Why does my AI model perform well on training data but poorly on new data?

Hi everyone,

I am currently learning AI and practicing by training simple models. I noticed that my model gives good results during training, but when I test it on new or unseen data, the performance drops.

I am not fully understanding why this happens. Is this something common in machine learning?

I would really appreciate if someone could explain:

  • Why does this happen?

  • What mistakes do beginners usually make?

  • What simple steps can I take to improve performance on new data?

I am still a beginner, so simple explanations would really help me.

Thank you :blush:

1 Like

What course are you attending? This is a pretty fundamental issue that is discussed in most courses.

1 Like

we need more information,you can describe it more specific

Yes, this is a very common problem, as Tom said. There are lots of ways this can happen, but the usual one for beginners is just that your training dataset is too small and not a realistic representation of all the possible inputs your model needs to handle.
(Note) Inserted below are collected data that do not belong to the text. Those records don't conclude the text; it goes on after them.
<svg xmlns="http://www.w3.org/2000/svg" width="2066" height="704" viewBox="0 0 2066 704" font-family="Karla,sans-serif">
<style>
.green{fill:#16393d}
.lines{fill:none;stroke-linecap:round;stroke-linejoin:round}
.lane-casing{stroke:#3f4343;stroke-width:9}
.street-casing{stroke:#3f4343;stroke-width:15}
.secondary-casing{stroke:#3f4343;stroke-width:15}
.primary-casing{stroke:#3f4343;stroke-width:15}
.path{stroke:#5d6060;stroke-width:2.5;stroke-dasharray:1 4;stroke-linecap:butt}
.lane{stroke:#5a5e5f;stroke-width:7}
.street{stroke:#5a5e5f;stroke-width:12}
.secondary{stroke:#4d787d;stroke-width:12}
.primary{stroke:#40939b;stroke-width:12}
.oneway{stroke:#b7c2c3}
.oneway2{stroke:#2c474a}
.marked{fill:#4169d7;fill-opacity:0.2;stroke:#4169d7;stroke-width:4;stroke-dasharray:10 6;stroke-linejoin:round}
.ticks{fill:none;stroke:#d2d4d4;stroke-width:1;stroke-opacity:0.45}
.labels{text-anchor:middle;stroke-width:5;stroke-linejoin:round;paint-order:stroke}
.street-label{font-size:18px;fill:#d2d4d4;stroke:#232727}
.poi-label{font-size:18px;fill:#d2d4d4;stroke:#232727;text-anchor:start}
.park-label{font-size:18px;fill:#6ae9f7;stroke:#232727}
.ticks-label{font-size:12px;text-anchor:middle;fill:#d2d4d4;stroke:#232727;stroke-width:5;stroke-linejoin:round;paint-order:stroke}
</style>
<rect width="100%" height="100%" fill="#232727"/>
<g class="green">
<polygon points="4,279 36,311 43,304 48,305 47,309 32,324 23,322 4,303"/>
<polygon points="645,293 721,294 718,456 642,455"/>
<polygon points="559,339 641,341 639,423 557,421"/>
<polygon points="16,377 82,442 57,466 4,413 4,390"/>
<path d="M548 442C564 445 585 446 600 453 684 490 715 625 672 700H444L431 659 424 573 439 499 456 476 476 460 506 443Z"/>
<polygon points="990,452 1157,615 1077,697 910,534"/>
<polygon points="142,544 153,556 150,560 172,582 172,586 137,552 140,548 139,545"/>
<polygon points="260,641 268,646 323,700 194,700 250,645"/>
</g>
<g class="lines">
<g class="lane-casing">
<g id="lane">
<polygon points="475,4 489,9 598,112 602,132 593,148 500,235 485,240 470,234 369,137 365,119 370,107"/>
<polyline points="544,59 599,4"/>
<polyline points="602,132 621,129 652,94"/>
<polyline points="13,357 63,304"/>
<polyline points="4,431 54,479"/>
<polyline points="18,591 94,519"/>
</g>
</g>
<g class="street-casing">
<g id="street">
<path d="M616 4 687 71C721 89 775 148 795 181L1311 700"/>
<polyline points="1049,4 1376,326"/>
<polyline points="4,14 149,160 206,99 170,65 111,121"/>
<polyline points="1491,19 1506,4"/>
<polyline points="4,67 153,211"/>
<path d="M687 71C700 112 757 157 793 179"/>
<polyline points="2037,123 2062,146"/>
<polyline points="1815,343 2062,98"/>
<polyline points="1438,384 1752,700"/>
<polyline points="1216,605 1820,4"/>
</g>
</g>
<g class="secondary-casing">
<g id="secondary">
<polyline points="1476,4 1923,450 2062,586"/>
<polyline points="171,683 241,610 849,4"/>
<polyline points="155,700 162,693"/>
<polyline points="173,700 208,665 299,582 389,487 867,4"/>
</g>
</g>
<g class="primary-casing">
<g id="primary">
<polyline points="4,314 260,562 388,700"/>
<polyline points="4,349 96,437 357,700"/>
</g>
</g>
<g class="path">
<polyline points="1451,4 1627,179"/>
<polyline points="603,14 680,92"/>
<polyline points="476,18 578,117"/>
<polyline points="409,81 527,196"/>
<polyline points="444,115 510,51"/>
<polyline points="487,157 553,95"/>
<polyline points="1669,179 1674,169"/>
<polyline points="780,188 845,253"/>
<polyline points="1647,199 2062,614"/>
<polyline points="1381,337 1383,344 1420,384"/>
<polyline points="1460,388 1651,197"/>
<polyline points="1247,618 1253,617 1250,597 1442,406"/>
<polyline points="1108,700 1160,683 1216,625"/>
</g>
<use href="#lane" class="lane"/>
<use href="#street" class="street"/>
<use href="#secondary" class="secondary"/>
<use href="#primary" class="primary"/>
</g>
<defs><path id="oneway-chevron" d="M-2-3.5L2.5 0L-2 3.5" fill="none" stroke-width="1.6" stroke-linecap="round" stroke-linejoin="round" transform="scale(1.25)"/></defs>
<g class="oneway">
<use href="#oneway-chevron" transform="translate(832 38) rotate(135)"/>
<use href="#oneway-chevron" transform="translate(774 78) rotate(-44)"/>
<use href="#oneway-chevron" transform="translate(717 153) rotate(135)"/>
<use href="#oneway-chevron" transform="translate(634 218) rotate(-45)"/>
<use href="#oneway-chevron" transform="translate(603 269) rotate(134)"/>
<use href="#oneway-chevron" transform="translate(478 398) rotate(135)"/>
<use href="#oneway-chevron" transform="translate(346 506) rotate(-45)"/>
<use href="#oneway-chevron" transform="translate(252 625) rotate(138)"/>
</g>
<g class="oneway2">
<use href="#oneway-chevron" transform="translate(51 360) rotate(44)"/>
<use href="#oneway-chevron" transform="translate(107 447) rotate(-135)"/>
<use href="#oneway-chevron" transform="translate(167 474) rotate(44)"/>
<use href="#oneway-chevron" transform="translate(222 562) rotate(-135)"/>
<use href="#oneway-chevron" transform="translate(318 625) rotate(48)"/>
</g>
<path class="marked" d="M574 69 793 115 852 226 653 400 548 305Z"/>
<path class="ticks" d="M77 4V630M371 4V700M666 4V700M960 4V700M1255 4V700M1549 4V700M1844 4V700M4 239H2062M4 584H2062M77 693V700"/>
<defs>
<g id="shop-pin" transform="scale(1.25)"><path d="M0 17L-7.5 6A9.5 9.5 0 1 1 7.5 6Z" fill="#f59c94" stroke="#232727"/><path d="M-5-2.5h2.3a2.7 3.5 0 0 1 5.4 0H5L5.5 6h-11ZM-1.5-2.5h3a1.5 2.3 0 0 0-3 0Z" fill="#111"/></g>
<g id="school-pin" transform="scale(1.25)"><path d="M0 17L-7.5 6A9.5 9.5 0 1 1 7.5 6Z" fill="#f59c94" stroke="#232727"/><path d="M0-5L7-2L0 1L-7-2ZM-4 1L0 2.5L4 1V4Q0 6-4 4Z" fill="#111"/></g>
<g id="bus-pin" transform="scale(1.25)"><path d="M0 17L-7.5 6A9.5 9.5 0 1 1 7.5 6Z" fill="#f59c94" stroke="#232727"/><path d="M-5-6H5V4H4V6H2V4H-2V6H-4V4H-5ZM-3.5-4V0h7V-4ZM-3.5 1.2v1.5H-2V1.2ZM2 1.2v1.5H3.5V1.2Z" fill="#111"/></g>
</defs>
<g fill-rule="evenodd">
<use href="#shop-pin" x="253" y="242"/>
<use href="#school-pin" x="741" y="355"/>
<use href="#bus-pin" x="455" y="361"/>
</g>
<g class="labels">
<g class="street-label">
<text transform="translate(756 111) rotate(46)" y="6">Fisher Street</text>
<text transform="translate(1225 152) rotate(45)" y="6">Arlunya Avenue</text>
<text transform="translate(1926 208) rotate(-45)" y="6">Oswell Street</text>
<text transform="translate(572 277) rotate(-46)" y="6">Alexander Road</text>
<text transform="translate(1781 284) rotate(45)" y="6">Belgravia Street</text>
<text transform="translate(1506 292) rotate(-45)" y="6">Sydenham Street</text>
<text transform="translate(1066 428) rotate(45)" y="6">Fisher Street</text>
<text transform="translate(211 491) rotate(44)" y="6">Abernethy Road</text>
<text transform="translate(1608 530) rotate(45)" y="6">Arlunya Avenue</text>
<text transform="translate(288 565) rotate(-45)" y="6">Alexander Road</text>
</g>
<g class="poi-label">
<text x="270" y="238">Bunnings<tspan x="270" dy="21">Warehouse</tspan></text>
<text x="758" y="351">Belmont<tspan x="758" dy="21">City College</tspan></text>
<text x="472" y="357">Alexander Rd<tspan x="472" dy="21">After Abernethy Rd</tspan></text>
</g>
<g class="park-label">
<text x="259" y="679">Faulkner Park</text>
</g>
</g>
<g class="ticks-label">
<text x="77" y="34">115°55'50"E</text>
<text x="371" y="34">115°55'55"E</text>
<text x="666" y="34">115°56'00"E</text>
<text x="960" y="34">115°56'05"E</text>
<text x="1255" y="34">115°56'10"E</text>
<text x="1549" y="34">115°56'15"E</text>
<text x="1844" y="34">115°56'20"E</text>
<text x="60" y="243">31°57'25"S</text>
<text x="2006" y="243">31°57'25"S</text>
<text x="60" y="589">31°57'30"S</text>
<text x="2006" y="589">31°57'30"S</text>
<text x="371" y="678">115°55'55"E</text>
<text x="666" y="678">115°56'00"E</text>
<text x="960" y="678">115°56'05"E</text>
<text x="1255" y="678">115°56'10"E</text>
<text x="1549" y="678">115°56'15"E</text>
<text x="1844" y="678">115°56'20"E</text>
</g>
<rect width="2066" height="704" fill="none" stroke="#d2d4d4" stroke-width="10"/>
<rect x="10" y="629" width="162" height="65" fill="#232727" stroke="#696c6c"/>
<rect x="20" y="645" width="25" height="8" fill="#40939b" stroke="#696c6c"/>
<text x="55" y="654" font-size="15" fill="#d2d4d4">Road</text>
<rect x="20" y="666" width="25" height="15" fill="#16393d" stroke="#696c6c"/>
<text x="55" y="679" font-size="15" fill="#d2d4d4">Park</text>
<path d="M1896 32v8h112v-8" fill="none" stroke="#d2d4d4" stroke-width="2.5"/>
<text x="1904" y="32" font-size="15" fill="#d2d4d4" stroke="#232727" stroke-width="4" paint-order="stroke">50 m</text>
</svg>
This is not a simple topic and rather than have us try to reproduce the information here. It would be better if you would take the Deep Learning Specialization (DLS) and learn all that Professor Andrew Ng has to say on this and related topics. He covers all this in a lot of depth and your time will be well spent. Start with DLS Course 1 and Course 2 and that should help with your understanding of the issues. Professor Ng continues to add more information in C3, C4 and C5.